The projections you mention are relevant if we fail to get our emissions (and land use) under control. There is still time to avoid these really adverse outcomes.
Do you know of any head of state that actually mentioned the impact of animal agriculture on Climate Change?
Actually, yes. I recall the New Zealand Prime Minister mentioning agriculture in his opening address, and it is an item on the SBSTA (Subsidiary Body for Scientific and Technological Advice) agenda. So this is a real issue to join the negotiations but there is still a lot to be done to work out what the best policies might be.
Animal Voice editor, Louise van der Merwe asked University of Stellenbosch Professor Guy Midgley, for comment. Professor Midgley is an internationally recognised expert on Climate Change and Biodiversity, and co-recipient of the Nobel Peace Prize for his work in the field.
I think that there are likely to be more and less sustainable agricultural options. Clearly clearing savannah and forest in the tropics to grow crops to feed cattle in intensive feedlots is a risky option. Here in southern Africa things are a bit different.

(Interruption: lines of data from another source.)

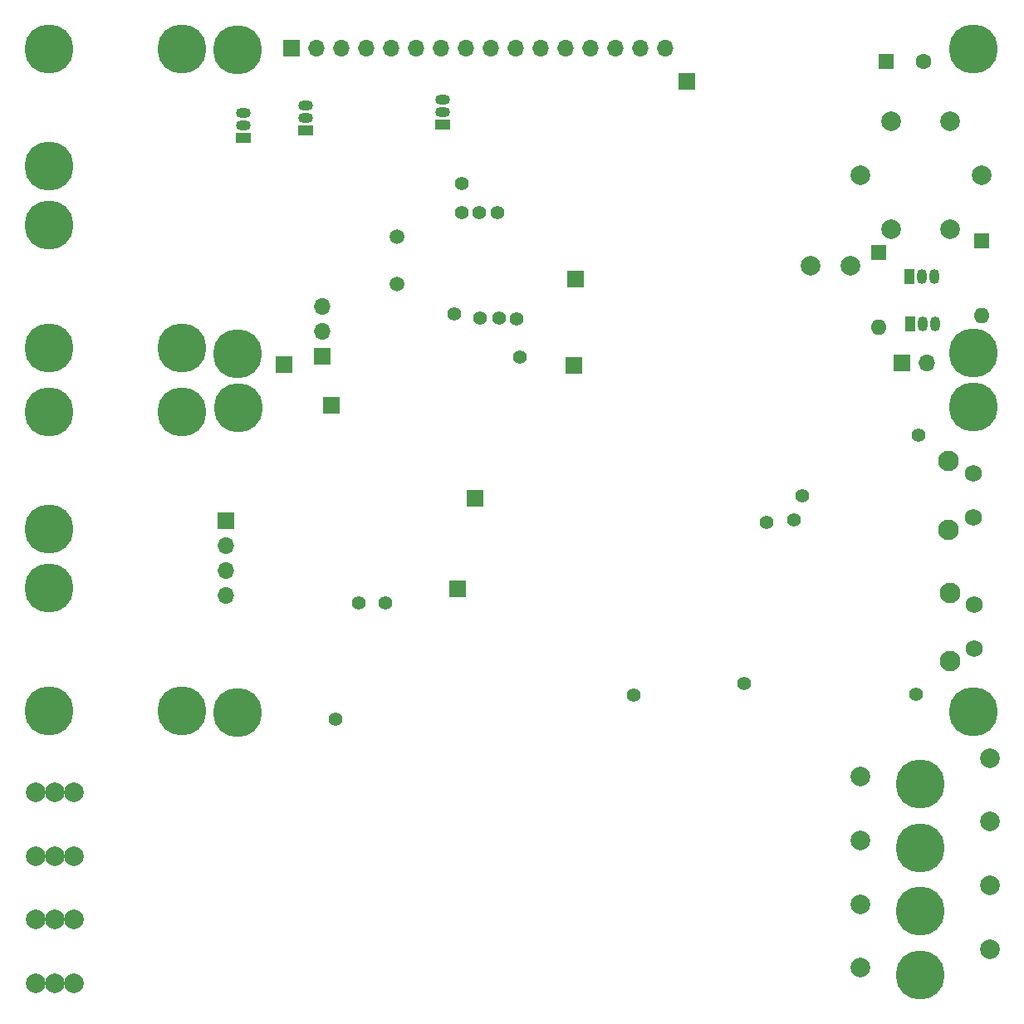
<source format=gbr>
%TF.GenerationSoftware,KiCad,Pcbnew,5.1.8-5.1.8*%
%TF.CreationDate,2022-04-12T10:04:15+08:00*%
%TF.ProjectId,lcr_6,6c63725f-362e-46b6-9963-61645f706362,rev?*%
%TF.SameCoordinates,Original*%
%TF.FileFunction,Soldermask,Bot*%
%TF.FilePolarity,Negative*%
%FSLAX46Y46*%
G04 Gerber Fmt 4.6, Leading zero omitted, Abs format (unit mm)*
G04 Created by KiCad (PCBNEW 5.1.8-5.1.8) date 2022-04-12 10:04:15*
%MOMM*%
%LPD*%
G01*
G04 APERTURE LIST*
%ADD10C,2.000000*%
%ADD11C,5.000000*%
%ADD12C,1.600000*%
%ADD13R,1.600000X1.600000*%
%ADD14R,1.700000X1.700000*%
%ADD15R,1.050000X1.500000*%
%ADD16O,1.050000X1.500000*%
%ADD17O,1.600000X1.600000*%
%ADD18O,1.700000X1.700000*%
%ADD19C,1.400000*%
%ADD20C,1.500000*%
%ADD21C,2.100000*%
%ADD22C,1.750000*%
%ADD23R,1.500000X1.050000*%
%ADD24O,1.500000X1.050000*%
G04 APERTURE END LIST*
D10*
%TO.C,REF\u002A\u002A*%
X82600000Y-128800000D03*
%TD*%
%TO.C,REF\u002A\u002A*%
X86500000Y-128800000D03*
%TD*%
%TO.C,REF\u002A\u002A*%
X84600000Y-128800000D03*
%TD*%
%TO.C,REF\u002A\u002A*%
X179900000Y-125300000D03*
%TD*%
%TO.C,REF\u002A\u002A*%
X166700000Y-127200000D03*
%TD*%
D11*
%TO.C,REF\u002A\u002A*%
X172800000Y-127940000D03*
%TD*%
D10*
%TO.C,REF\u002A\u002A*%
X84600000Y-135300000D03*
%TD*%
%TO.C,REF\u002A\u002A*%
X166700000Y-133700000D03*
%TD*%
%TO.C,REF\u002A\u002A*%
X86500000Y-135300000D03*
%TD*%
%TO.C,REF\u002A\u002A*%
X179900000Y-131800000D03*
%TD*%
%TO.C,REF\u002A\u002A*%
X82600000Y-135300000D03*
%TD*%
D11*
%TO.C,REF\u002A\u002A*%
X172800000Y-134440000D03*
%TD*%
D10*
%TO.C,REF\u002A\u002A*%
X166700000Y-140200000D03*
%TD*%
%TO.C,REF\u002A\u002A*%
X84600000Y-141800000D03*
%TD*%
%TO.C,REF\u002A\u002A*%
X179900000Y-138300000D03*
%TD*%
%TO.C,REF\u002A\u002A*%
X82600000Y-141800000D03*
%TD*%
%TO.C,REF\u002A\u002A*%
X86500000Y-141800000D03*
%TD*%
D11*
%TO.C,REF\u002A\u002A*%
X172800000Y-140940000D03*
%TD*%
D10*
%TO.C,REF\u002A\u002A*%
X166700000Y-146700000D03*
%TD*%
%TO.C,REF\u002A\u002A*%
X86500000Y-148300000D03*
%TD*%
%TO.C,REF\u002A\u002A*%
X179900000Y-144800000D03*
%TD*%
D11*
%TO.C,REF\u002A\u002A*%
X172800000Y-147440000D03*
%TD*%
D10*
%TO.C,REF\u002A\u002A*%
X84600000Y-148300000D03*
%TD*%
%TO.C,REF\u002A\u002A*%
X82600000Y-148300000D03*
%TD*%
D12*
%TO.C,C45*%
X173115000Y-54283000D03*
D13*
X169315000Y-54283000D03*
%TD*%
D14*
%TO.C,J3*%
X127433000Y-98797000D03*
%TD*%
D10*
%TO.C,TR1*%
X166647000Y-65910000D03*
X179047000Y-65910000D03*
X169847000Y-60410000D03*
X169847000Y-71410000D03*
X175847000Y-60410000D03*
X175847000Y-71410000D03*
%TD*%
D15*
%TO.C,Q2*%
X171707000Y-76234000D03*
D16*
X174247000Y-76234000D03*
X172977000Y-76234000D03*
%TD*%
D15*
%TO.C,Q1*%
X171793000Y-81038000D03*
D16*
X174333000Y-81038000D03*
X173063000Y-81038000D03*
%TD*%
D17*
%TO.C,D6*%
X179076000Y-80242000D03*
D13*
X179076000Y-72622000D03*
%TD*%
D17*
%TO.C,D5*%
X168527000Y-81427000D03*
D13*
X168527000Y-73807000D03*
%TD*%
D18*
%TO.C,BT1*%
X173450000Y-85008000D03*
D14*
X170910000Y-85008000D03*
%TD*%
%TO.C,J2*%
X125665000Y-108043000D03*
%TD*%
D19*
%TO.C,REF\u002A\u002A*%
X172345000Y-118795000D03*
%TD*%
%TO.C,REF\u002A\u002A*%
X172649000Y-92371000D03*
%TD*%
%TO.C,REF\u002A\u002A*%
X143550000Y-118909000D03*
%TD*%
%TO.C,REF\u002A\u002A*%
X154875000Y-117703000D03*
%TD*%
%TO.C,REF\u002A\u002A*%
X160721000Y-98599000D03*
%TD*%
%TO.C,REF\u002A\u002A*%
X159910000Y-101037000D03*
%TD*%
%TO.C,REF\u002A\u002A*%
X157130000Y-101252000D03*
%TD*%
%TO.C,REF\u002A\u002A*%
X113214000Y-121347000D03*
%TD*%
%TO.C,REF\u002A\u002A*%
X118287000Y-109489000D03*
%TD*%
%TO.C,REF\u002A\u002A*%
X115576000Y-109473000D03*
%TD*%
D14*
%TO.C,J1*%
X112772000Y-89375000D03*
%TD*%
D18*
%TO.C,REF\u002A\u002A*%
X102012000Y-108763000D03*
X102012000Y-106223000D03*
X102012000Y-103683000D03*
D14*
X102012000Y-101143000D03*
%TD*%
D19*
%TO.C,REF\u002A\u002A*%
X131983000Y-84473000D03*
%TD*%
%TO.C,REF\u002A\u002A*%
X131674000Y-80513000D03*
%TD*%
%TO.C,REF\u002A\u002A*%
X129839000Y-80493000D03*
%TD*%
%TO.C,REF\u002A\u002A*%
X127941000Y-80493000D03*
%TD*%
%TO.C,REF\u002A\u002A*%
X126058000Y-66768000D03*
%TD*%
%TO.C,REF\u002A\u002A*%
X127864000Y-69700000D03*
%TD*%
%TO.C,REF\u002A\u002A*%
X129699000Y-69716000D03*
%TD*%
%TO.C,REF\u002A\u002A*%
X125246000Y-80031000D03*
%TD*%
%TO.C,REF\u002A\u002A*%
X126072000Y-69677000D03*
%TD*%
D18*
%TO.C,J5*%
X111786000Y-79278000D03*
X111786000Y-81818000D03*
D14*
X111786000Y-84358000D03*
%TD*%
D11*
%TO.C,REF\u002A\u002A*%
X103230000Y-120639000D03*
%TD*%
%TO.C,REF\u002A\u002A*%
X178209000Y-120562000D03*
%TD*%
%TO.C,REF\u002A\u002A*%
X178238000Y-89559000D03*
%TD*%
%TO.C,REF\u002A\u002A*%
X103261000Y-89606000D03*
%TD*%
%TO.C,REF\u002A\u002A*%
X103186000Y-84113000D03*
%TD*%
D18*
%TO.C,DS1*%
X146801000Y-52975000D03*
X144261000Y-52975000D03*
X141721000Y-52975000D03*
X139181000Y-52975000D03*
X136641000Y-52975000D03*
X134101000Y-52975000D03*
X131561000Y-52975000D03*
X129021000Y-52975000D03*
X126481000Y-52975000D03*
X123941000Y-52975000D03*
X121401000Y-52975000D03*
X118861000Y-52975000D03*
X116321000Y-52975000D03*
X113781000Y-52975000D03*
X111241000Y-52975000D03*
D14*
X108701000Y-52975000D03*
%TD*%
D11*
%TO.C,REF\u002A\u002A*%
X83960000Y-102000000D03*
%TD*%
%TO.C,REF\u002A\u002A*%
X84000000Y-120540000D03*
%TD*%
%TO.C,REF\u002A\u002A*%
X97500000Y-120540000D03*
%TD*%
%TO.C,REF\u002A\u002A*%
X84000000Y-90040000D03*
%TD*%
%TO.C,REF\u002A\u002A*%
X83960000Y-108000000D03*
%TD*%
%TO.C,REF\u002A\u002A*%
X97500000Y-90040000D03*
%TD*%
%TO.C,REF\u002A\u002A*%
X84000000Y-83540000D03*
%TD*%
%TO.C,REF\u002A\u002A*%
X97500000Y-83540000D03*
%TD*%
%TO.C,REF\u002A\u002A*%
X97500000Y-53040000D03*
%TD*%
%TO.C,REF\u002A\u002A*%
X84000000Y-53040000D03*
%TD*%
%TO.C,REF\u002A\u002A*%
X83960000Y-71000000D03*
%TD*%
%TO.C,REF\u002A\u002A*%
X83960000Y-65000000D03*
%TD*%
%TO.C,REF\u002A\u002A*%
X178165000Y-84036000D03*
%TD*%
%TO.C,REF\u002A\u002A*%
X178194000Y-53033000D03*
%TD*%
%TO.C,REF\u002A\u002A*%
X103217000Y-53080000D03*
%TD*%
D20*
%TO.C,Y1*%
X119478000Y-77009000D03*
X119478000Y-72129000D03*
%TD*%
D21*
%TO.C,SW3*%
X175691000Y-95012000D03*
D22*
X178181000Y-96262000D03*
X178181000Y-100762000D03*
D21*
X175691000Y-102022000D03*
%TD*%
%TO.C,SW2*%
X175799000Y-108445000D03*
D22*
X178289000Y-109695000D03*
X178289000Y-114195000D03*
D21*
X175799000Y-115455000D03*
%TD*%
D23*
%TO.C,Q5*%
X124084000Y-60691000D03*
D24*
X124084000Y-58151000D03*
X124084000Y-59421000D03*
%TD*%
D23*
%TO.C,Q4*%
X110171000Y-61306000D03*
D24*
X110171000Y-58766000D03*
X110171000Y-60036000D03*
%TD*%
D23*
%TO.C,Q3*%
X103739000Y-62091000D03*
D24*
X103739000Y-59551000D03*
X103739000Y-60821000D03*
%TD*%
D10*
%TO.C,L1*%
X161649000Y-75138000D03*
X165649000Y-75138000D03*
%TD*%
D14*
%TO.C,J1*%
X107964000Y-85179000D03*
%TD*%
%TO.C,J4*%
X137609000Y-76497000D03*
%TD*%
%TO.C,J3*%
X137484000Y-85278000D03*
%TD*%
%TO.C,J2*%
X149029000Y-56354000D03*
%TD*%
M02*

</source>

We have replaced indigenous game in their millions with cattle, sheep and goats. Grazing and browsing in natural vegetation is essential to maintain ecological processes. Sustainable farming with livestock is therefore more feasible here. This does not excuse production practices that are abusive to animals.
Thus, the agricultural issue is on the scientific agenda, but it is complicated and hard to tackle in parallel with the fossil fuel issue that in itself calls for a complete change in the world's energy system. I think negotiators may feel that we have to get energy right first, and then move to sort out agriculture issues.
That's not to say that nothing is being done - there is also action on deforestation and work going on to sequester carbon into many kinds of natural ecosystems.
Many thanks again for giving us your insight into this issue.